Mark 7:15, 20-22 (ESV) 15 There is nothing outside a person that by going into him can defile him, but the things that come out of a person are what defile him.”20 And he said, “What comes out of a person is what defiles him. 21 For from within, out of the heart of man, come evil thoughts, sexual immorality, theft, murder, adultery, 22 coveting, wickedness, deceit, sensuality, envy, slander, pride, foolishness.
Mark 8:34–35 (ESV) 34 And calling the crowd to him with his disciples, he said to them, “If anyone would come after me, let him deny himself and take up his cross and follow me. 35 For whoever would save his life will lose it, but whoever loses his life for my sake and the gospel’s will save it.

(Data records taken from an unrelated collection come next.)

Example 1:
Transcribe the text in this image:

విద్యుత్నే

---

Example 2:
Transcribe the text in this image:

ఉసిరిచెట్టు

Jesus will not just be having the disciples listen to him. He will continue speaking to Satan. He will continue addressing the ultimate deception and deceiver of the human race, because ultimately, Jesus knows, unless the deceiver is bound, there is no hope for us. We will continue to be sucked in by lie after Lie hoax after hoax, deep fake after deep fake. Without Satan’s defeat, we are left defenceless:
Mark 3:24–27 (ESV) 24 If a kingdom is divided against itself, that kingdom cannot stand. 25 And if a house is divided against itself, that house will not be able to stand. 26 And if Satan has risen up against himself and is divided, he cannot stand, but is coming to an end. 27 But no one can enter a strong man’s house and plunder his goods, unless he first binds the strong man. Then indeed he may plunder his house.
Jesus will make Satan listen to him. “Be silent. And come out.” The Lord your God will raise up for you a prophet like me from among you, from your brothers. It is to him you shall listen. And while we hear that word is being addressed primarily to us, we will find that in Mark's Gospel it's addressed to the whole cosmos, including the forces of evil. They will be compelled not only to listen, but to obey the one who will redeem you and I from our sins and open to us the gates of heaven. The name of Jesus Christ, Amen.